Quoting Russell Coker (russell@coker.com.au):
The fast boot of systemd is good for servers.
The fast boot, deterministic behaviour, absence of dependency hairballs involving peculiar Freedesktop.org desktop software, and ability to debug problems of OpenRC is _terrific_ for servers.
There's a lot of complexity in SysVInit scripts.

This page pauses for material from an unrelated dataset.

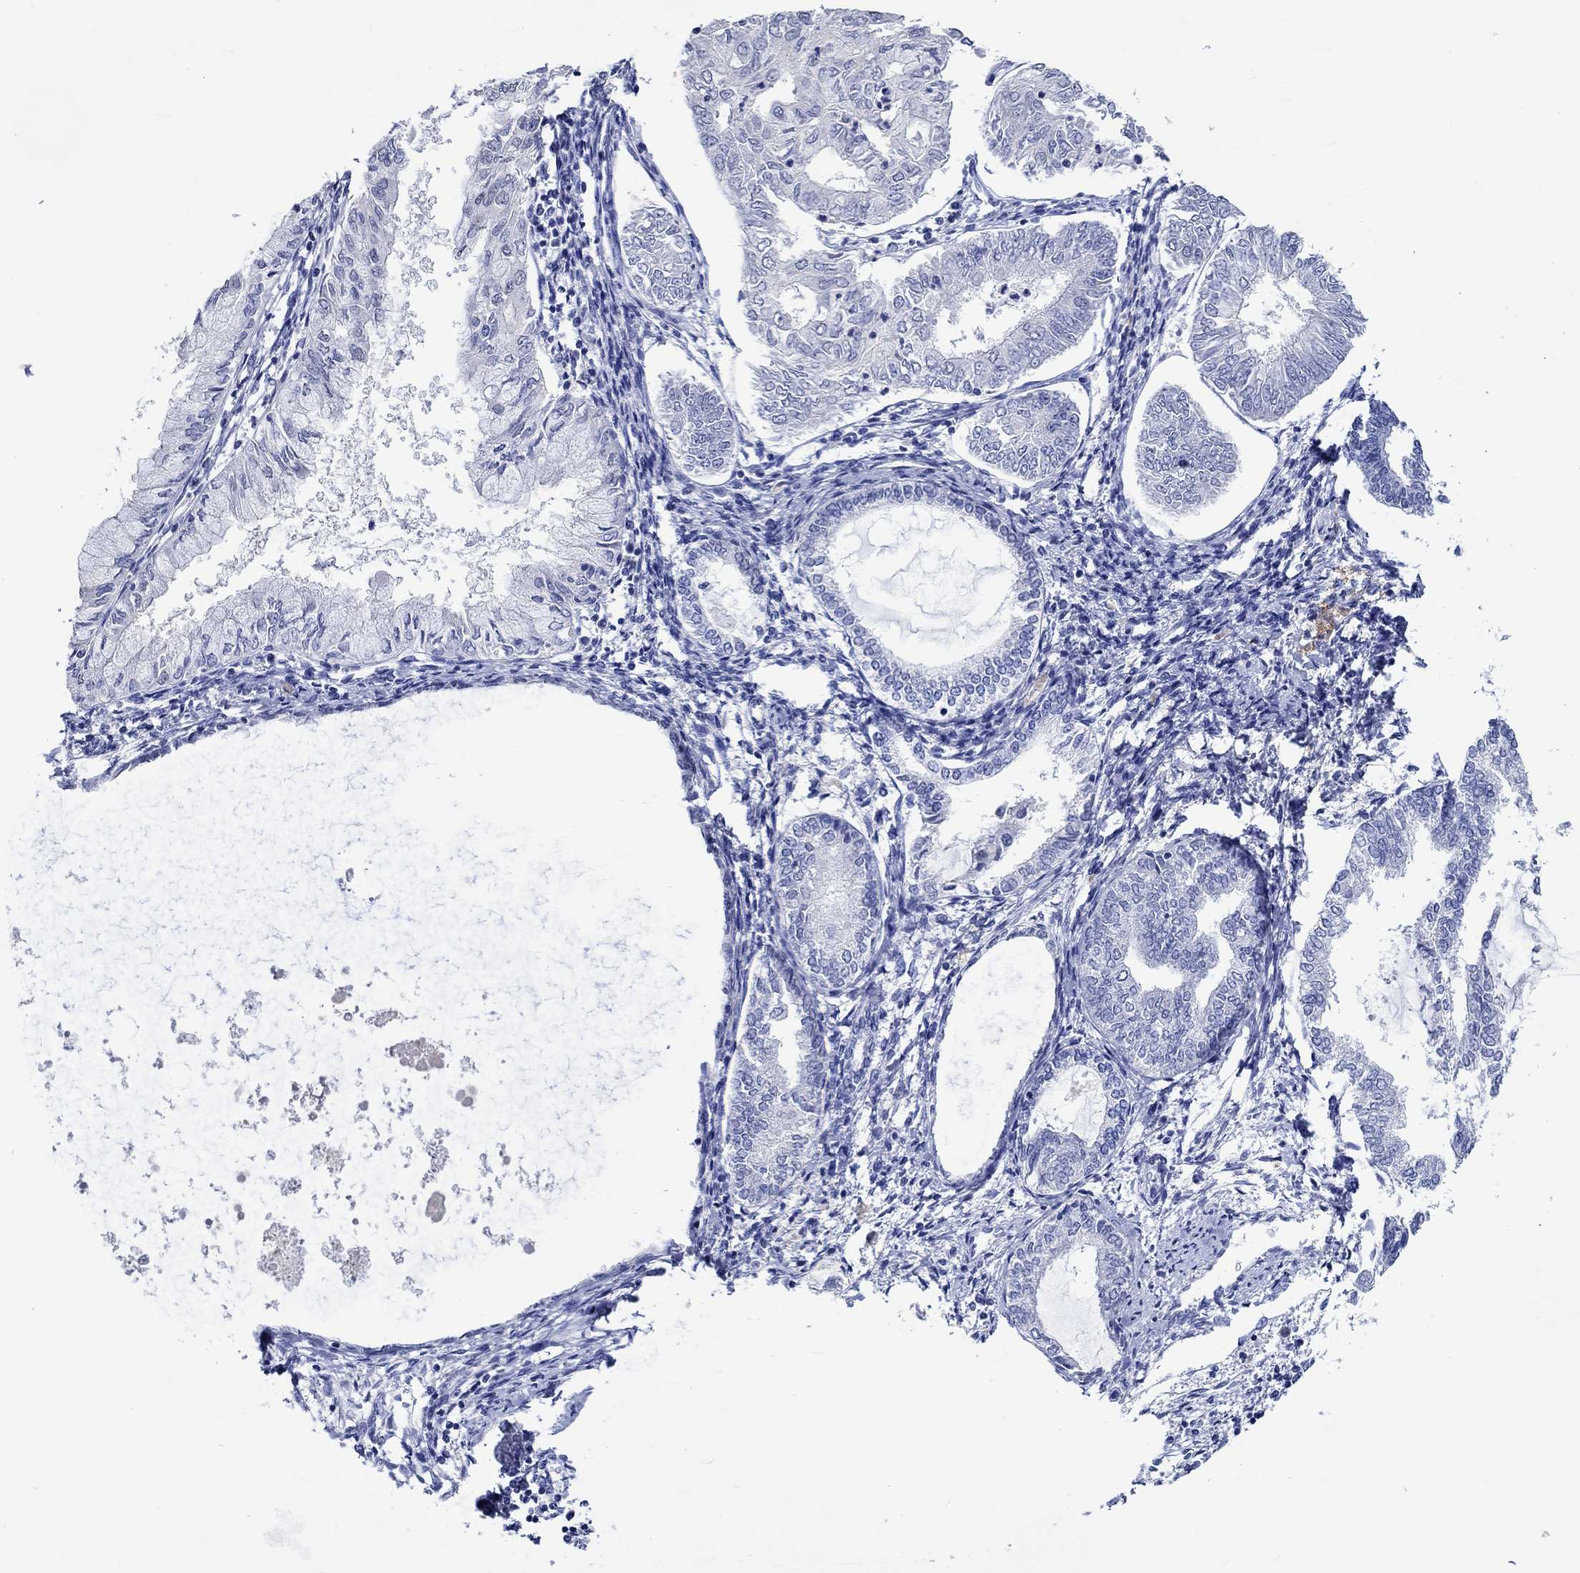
{"staining": {"intensity": "negative", "quantity": "none", "location": "none"}, "tissue": "endometrial cancer", "cell_type": "Tumor cells", "image_type": "cancer", "snomed": [{"axis": "morphology", "description": "Adenocarcinoma, NOS"}, {"axis": "topography", "description": "Endometrium"}], "caption": "The image displays no significant positivity in tumor cells of adenocarcinoma (endometrial).", "gene": "KLHL35", "patient": {"sex": "female", "age": 68}}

Well, that's because it emerged from System V, which was a bureaucratic AT&T nightmare. About the only advantage it had over BSD-style inits was that an edit error in a single service script could (usually) not render the system inoperable as with the BSD rc.inet1 script, etc. What the world needed was something that abandoned baroque AT&T cruft, was capable of fielding asynchronous uevent and hotplug messaging, and at the same time wasn't a monstrous construct from people who think binary logging is a good idea and who've never met a superfluous dependency they didn't like. For example, OpenRC. Which fortunately is very easy to converge systems onto -- and is also portable, transparent, and stable. Touting systemd because it isn't an 'old-fashioned init system' and comparing it only to SysVInit is pretty much the same thing DJB fanboys do when they tout Qmail as better than an 'old-fashioned MTA system' like sendmail. I.e., it's a fake and artificial comparision, comparing only against one antique while ignoring modern, current competitors. For example, OpenRC.

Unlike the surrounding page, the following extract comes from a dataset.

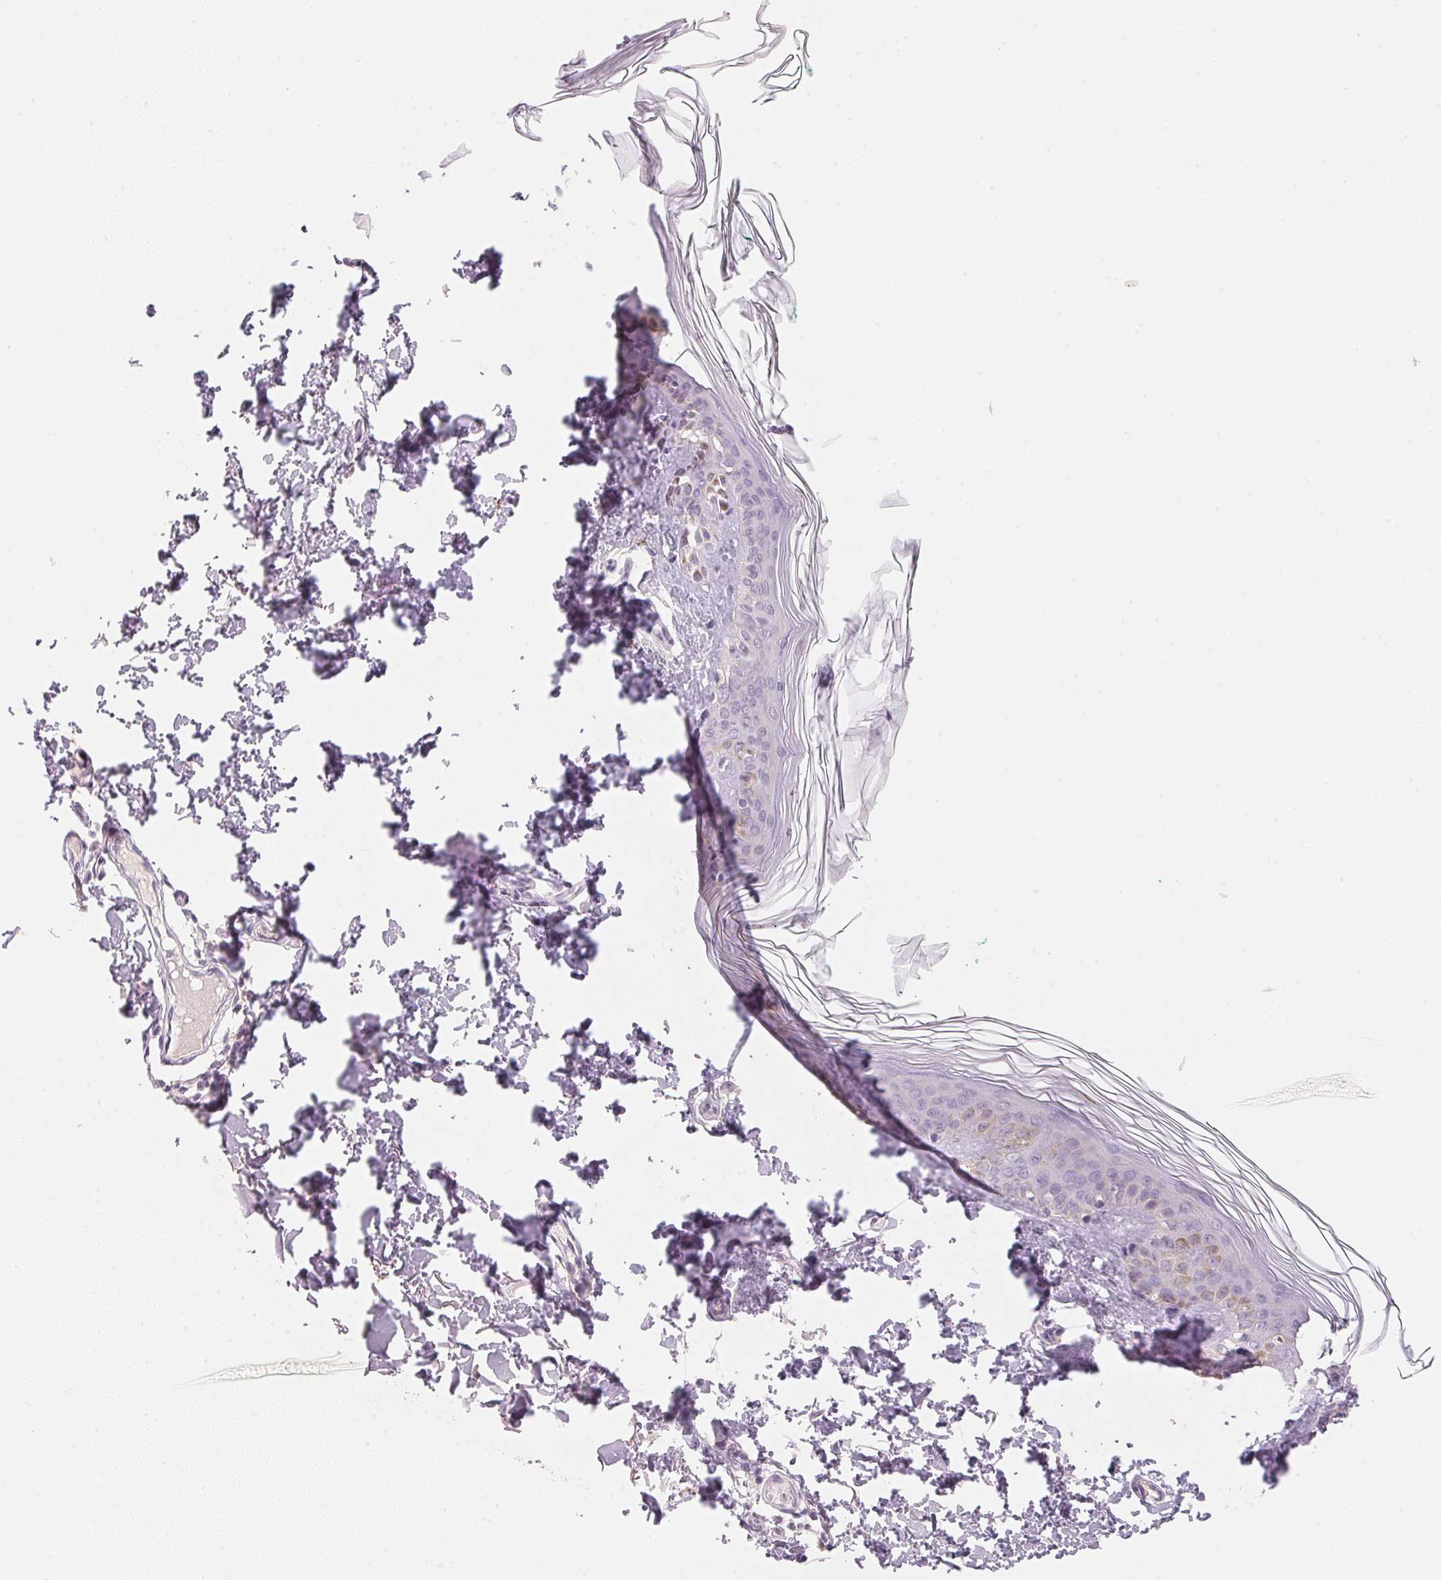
{"staining": {"intensity": "negative", "quantity": "none", "location": "none"}, "tissue": "skin", "cell_type": "Fibroblasts", "image_type": "normal", "snomed": [{"axis": "morphology", "description": "Normal tissue, NOS"}, {"axis": "topography", "description": "Skin"}, {"axis": "topography", "description": "Peripheral nerve tissue"}], "caption": "A histopathology image of skin stained for a protein exhibits no brown staining in fibroblasts.", "gene": "MCOLN3", "patient": {"sex": "female", "age": 45}}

The init situation was a lot simpler before SysVInit was introduced to Linux, strangely there weren't many complaints when SysVInit was introduced.
Actually, there were plenty. The problem was that few reasonable alternatives existed _at that time_. Fortunately, now we have such things as (to pick a few examples somewhat arbitrarily) Epoch, nosh, perp, runit, OpenRC, s6, uselessd -- which is actually a rather diverse collection: Epoch: Single-threaded init system designed for minimal footprint, compatibility and unified configuration. nosh: init scheme, somewhat DJB-ish perp: service manager/supervisor runit: init scheme _with_ service manager/supervisor OpenRC: dependency-based and event-driven init, BSD-ish s6: service manager/supervisor, DJB-ish a la daemontools monit: service manager/supervisor uselessd: truly modular and sanely scoped init forked from systemd v208 (in part to make the point using code about what's wrong with systemd's design, but in part to make lemonade from a lemon) My friend Steve Litt has posted a taxonomy. (http://www.troubleshooters.com/linux/init/features_and_benefits.htm) Like, suppose you don't want your init to toss decisions about whether someone is permitted to carry out an action to PolKit? Suppose you thought socket activation was cute in inetd/xinetd but there's a good reason we don't use it generally elsewhere and only an idiot like Poettering would put it as an init default? Suppose you have no confidence in system software from a desktop coder so dumb he thinks binary logging is a step forward? Suppose you want process supervision only for _selected_ processes and think it's dumb as a default? Suppose you think a cgroups manager is a great idea, but think it's dumb for such complex code to be part of process #1 when it doesn't need to be? You might want a lightweight, debuggable init that suited to task, rather than some code hairball from the author of Pulse Audio. OpenRC on Debian 8.0 Jessie is particularly nice, in my experience.